La guerra, Miqueut iba a darse cuenta a su costa, había trastocado mucho las cosas. Las taquidactilógrafas, compradas a precio de oro por los Khomités de Desorghanización, escaseaban en el mercado y no se vendían sino al que ofrecía más, como debe hacerlo toda provisión consciente de su valor. Estas bellas de llaveros levantaban la cabeza, orgullosas de ser necesitadas; es así que al día siguiente de la algarada de Miqueut once de las doce reprendidas renunciaron en conjunto. Miqueut maldijo contra la actitud ingrata de los subordinados y llamó urgentemente al Jefe de Personal, personaje canoso, mal afeitado, llamado Cercueil y cuya situación particular -era al mismo tiempo secretario del Director general- hacía difícil su manejo.
– ¿Hola? -dijo Miqueut-. Aquí el señor Miqueut. ¿Es el señor Cercueil?
– Buenos días, señor Miqueut -dijo el señor Cercueil.
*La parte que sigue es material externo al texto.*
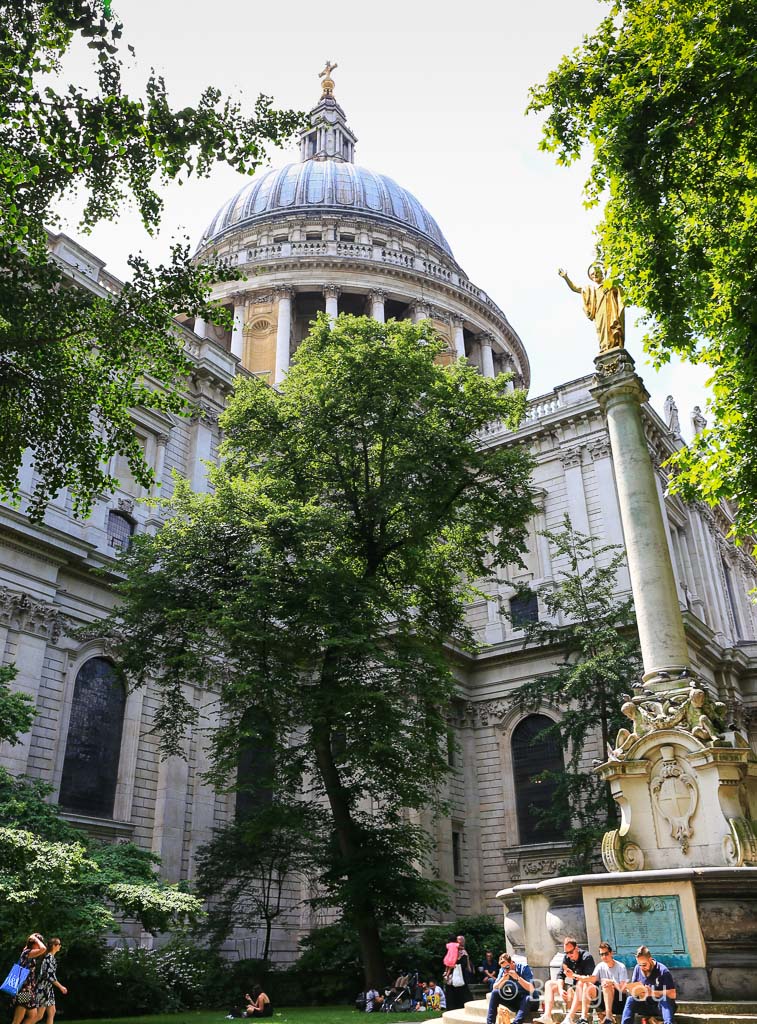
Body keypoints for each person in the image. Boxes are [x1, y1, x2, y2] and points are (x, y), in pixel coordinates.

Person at [558, 264, 625, 353]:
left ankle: (614, 345)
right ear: (591, 277)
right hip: (599, 313)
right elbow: (575, 288)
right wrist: (566, 278)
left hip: (610, 310)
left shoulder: (609, 284)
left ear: (602, 274)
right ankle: (604, 347)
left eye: (597, 273)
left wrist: (610, 287)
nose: (595, 275)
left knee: (611, 327)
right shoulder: (590, 289)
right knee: (601, 330)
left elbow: (620, 292)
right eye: (593, 274)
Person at [535, 935, 596, 1024]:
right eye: (566, 952)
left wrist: (573, 976)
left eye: (571, 952)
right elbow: (560, 975)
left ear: (577, 948)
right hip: (575, 993)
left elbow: (589, 979)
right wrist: (560, 989)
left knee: (581, 983)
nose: (569, 955)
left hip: (588, 994)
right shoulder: (567, 959)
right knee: (549, 984)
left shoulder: (587, 957)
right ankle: (547, 1016)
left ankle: (569, 1018)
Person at [620, 946, 676, 1024]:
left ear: (650, 959)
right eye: (639, 965)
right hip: (646, 1005)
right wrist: (632, 990)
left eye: (644, 965)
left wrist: (651, 993)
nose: (642, 968)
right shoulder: (637, 969)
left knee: (664, 999)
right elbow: (634, 991)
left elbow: (673, 994)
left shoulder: (663, 971)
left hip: (661, 1007)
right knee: (630, 999)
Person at [486, 953, 534, 1024]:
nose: (506, 970)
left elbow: (531, 989)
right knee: (495, 993)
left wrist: (517, 978)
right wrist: (503, 979)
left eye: (507, 967)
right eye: (503, 968)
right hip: (514, 999)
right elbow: (494, 987)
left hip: (528, 1001)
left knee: (528, 998)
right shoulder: (503, 970)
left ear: (512, 962)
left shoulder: (524, 968)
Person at [11, 933, 47, 1024]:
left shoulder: (28, 952)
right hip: (23, 990)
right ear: (34, 943)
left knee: (34, 1016)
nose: (40, 944)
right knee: (17, 1020)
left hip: (29, 990)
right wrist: (35, 938)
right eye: (39, 942)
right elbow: (43, 949)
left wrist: (34, 938)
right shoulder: (27, 953)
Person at [590, 942, 628, 1024]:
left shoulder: (621, 967)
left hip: (619, 1001)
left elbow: (624, 990)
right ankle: (583, 1017)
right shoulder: (600, 966)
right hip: (605, 1000)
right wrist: (577, 977)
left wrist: (613, 983)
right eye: (601, 954)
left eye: (606, 954)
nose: (604, 957)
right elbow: (592, 980)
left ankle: (608, 1016)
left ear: (611, 953)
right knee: (587, 986)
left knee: (607, 984)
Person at [34, 938, 67, 1024]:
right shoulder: (49, 958)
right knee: (39, 1016)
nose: (60, 946)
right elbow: (50, 976)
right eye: (58, 944)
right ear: (54, 946)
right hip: (43, 989)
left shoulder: (51, 957)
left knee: (52, 1012)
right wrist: (61, 987)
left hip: (48, 989)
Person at [445, 934, 473, 1010]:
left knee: (462, 993)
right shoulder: (452, 950)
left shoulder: (463, 952)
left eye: (461, 940)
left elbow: (465, 964)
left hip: (460, 975)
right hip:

– ¡Necesitaría urgentemente once secretarias! Todas las mías se han ido salvo la señora Lougre. Sin duda usted las había elegido mal.
– ¿No sabe por qué se fueron?
– Se entendían mal con mis adjuntos y se peleaban todo el tiempo entre ellas -mintió descaradamente Miqueut.
Cercueil, que no era un inocente, emitió un suspiro de "Pacific" que zarpa.
– Trataremos de conseguirle otras… -dijo-. Provisoriamente voy a enviarle algunas chicas que acaban de entrar en nuestros servicios anexos.
Cercueil tuvo cuidado de dar a Miqueut las taquidactilógrafas más mediocres porque no quería que se fueran todas las buenas. Por otra parte advirtió a las recién llegadas:
– Las pongo en un servicio muy interesante, pero… bastante delicado, el servicio del señor Miqueut. Pero por supuesto, no es cierto, si no les gusta, no dejen el Consortium por eso, vengan a verme, y las cambiaré de departamento.
Ahí nada servía. Miqueut hubiera desanimado a un macho cabrío. Otra vez había hecho irse a treinta y dos secretarias en dos meses, y sin el providencial llamado telefónico del Presidente, que un poco lo había neutralizado, ese número hubiera sido mucho más elevado.
Los adjuntos se reunieron en el escritorio de René Vidal.
– Entonces -dijo este último-, ¿estamos de vacaciones?
– ¿Por qué? -preguntó Léger.
– No tenemos más dactilógrafas -le explicó Emmanuel.
– ¡Y bien! -dijo Léger-, eso no impide trabajar.
– Eso no impide nada, ni aun decir estupideces, por lo que veo -comentó amablemente Vidal.
– ¡Sólo tenemos que irnos! -dijo Levadoux.
– Lo mismo -dijo Emmanuel-, es de locos lo que uno se aburre.
– Qué quiere -dijo Vidal-, en el fondo nos aburriríamos lo mismo en otra parte y a lo mejor estaríamos menos tranquilos. Aquí lo único molesto es Miqueut.
– Es verdad -exclamaron a coro los otros tres. Léger dio el sol, Emmanuel el mi, y Levadoux un do. Marion dormía en su escritorio y Adolphe Troude estaba en el Comité del Papel.
El teléfono interno rompió la armonía.
– ¡Hola! -dijo Vidal-. Buenos días, señorita Alliage… Sí, hágalo subir.